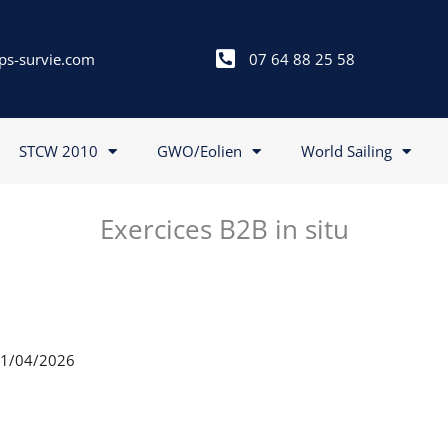
ps-survie.com
07 64 88 25 58
STCW 2010
GWO/Eolien
World Sailing
Exercices B2B in situ
 21/04/2026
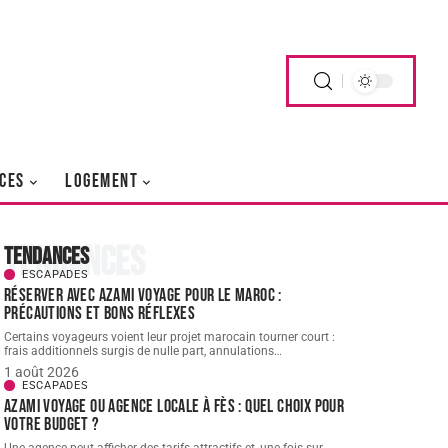
CES
LOGEMENT
Tendances
Tendances
ESCAPADES
Réserver avec AZAMI VOYAGE pour le Maroc :
précautions et bons réflexes
Certains voyageurs voient leur projet marocain tourner court :
frais additionnels surgis de nulle part, annulations
…
1 août 2026
ESCAPADES
AZAMI VOYAGE ou agence locale à Fès : quel choix pour
votre budget ?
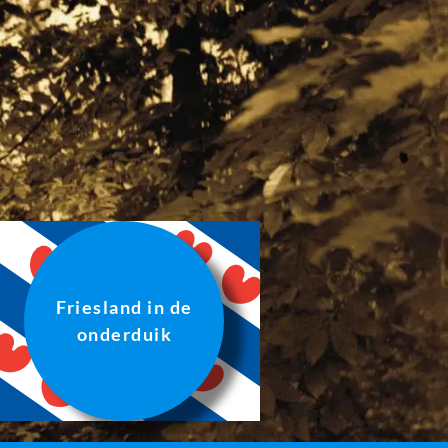
Friesland in de
onderduik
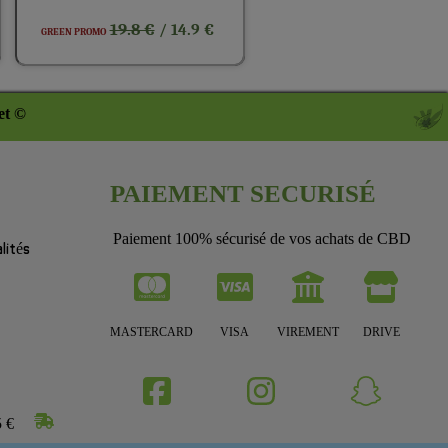
19.8 €
/ 14.9 €
GREEN PROMO
et ©
PAIEMENT SECURISÉ
Paiement 100% sécurisé de vos achats de CBD
lités
MASTERCARD
VISA
VIREMENT
DRIVE
5 €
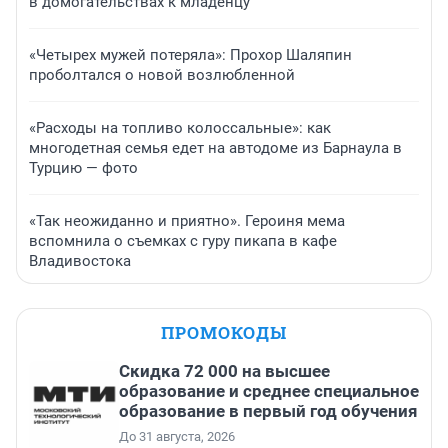
в домогательствах к младенцу
«Четырех мужей потеряла»: Прохор Шаляпин
проболтался о новой возлюбленной
«Расходы на топливо колоссальные»: как
многодетная семья едет на автодоме из Барнаула в
Турцию — фото
«Так неожиданно и приятно». Героиня мема
вспомнила о съемках с гуру пикапа в кафе
Владивостока
ПРОМОКОДЫ
Скидка 72 000 на высшее
образование и среднее специальное
образование в первый год обучения
До 31 августа, 2026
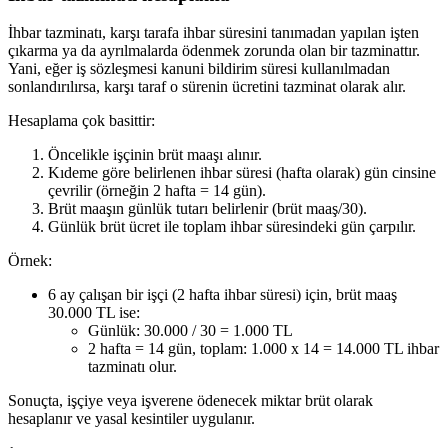
İhbar tazminatı, karşı tarafa ihbar süresini tanımadan yapılan işten
çıkarma ya da ayrılmalarda ödenmek zorunda olan bir tazminattır.
Yani, eğer iş sözleşmesi kanuni bildirim süresi kullanılmadan
sonlandırılırsa, karşı taraf o sürenin ücretini tazminat olarak alır.
Hesaplama çok basittir:
Öncelikle işçinin brüt maaşı alınır.
Kıdeme göre belirlenen ihbar süresi (hafta olarak) gün cinsine
çevrilir (örneğin 2 hafta = 14 gün).
Brüt maaşın günlük tutarı belirlenir (brüt maaş/30).
Günlük brüt ücret ile toplam ihbar süresindeki gün çarpılır.
Örnek:
6 ay çalışan bir işçi (2 hafta ihbar süresi) için, brüt maaş
30.000 TL ise:
Günlük: 30.000 / 30 = 1.000 TL
2 hafta = 14 gün, toplam: 1.000 x 14 = 14.000 TL ihbar
tazminatı olur.
Sonuçta, işçiye veya işverene ödenecek miktar brüt olarak
hesaplanır ve yasal kesintiler uygulanır.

----------

EXERCISE PROMPT –
Each line of the data above containing the string "AZAMI" is to be copied.

SOLUTION FOR THIS EXERCISE –
Réserver avec AZAMI VOYAGE pour le Maroc :
AZAMI VOYAGE ou agence locale à Fès : quel choix pour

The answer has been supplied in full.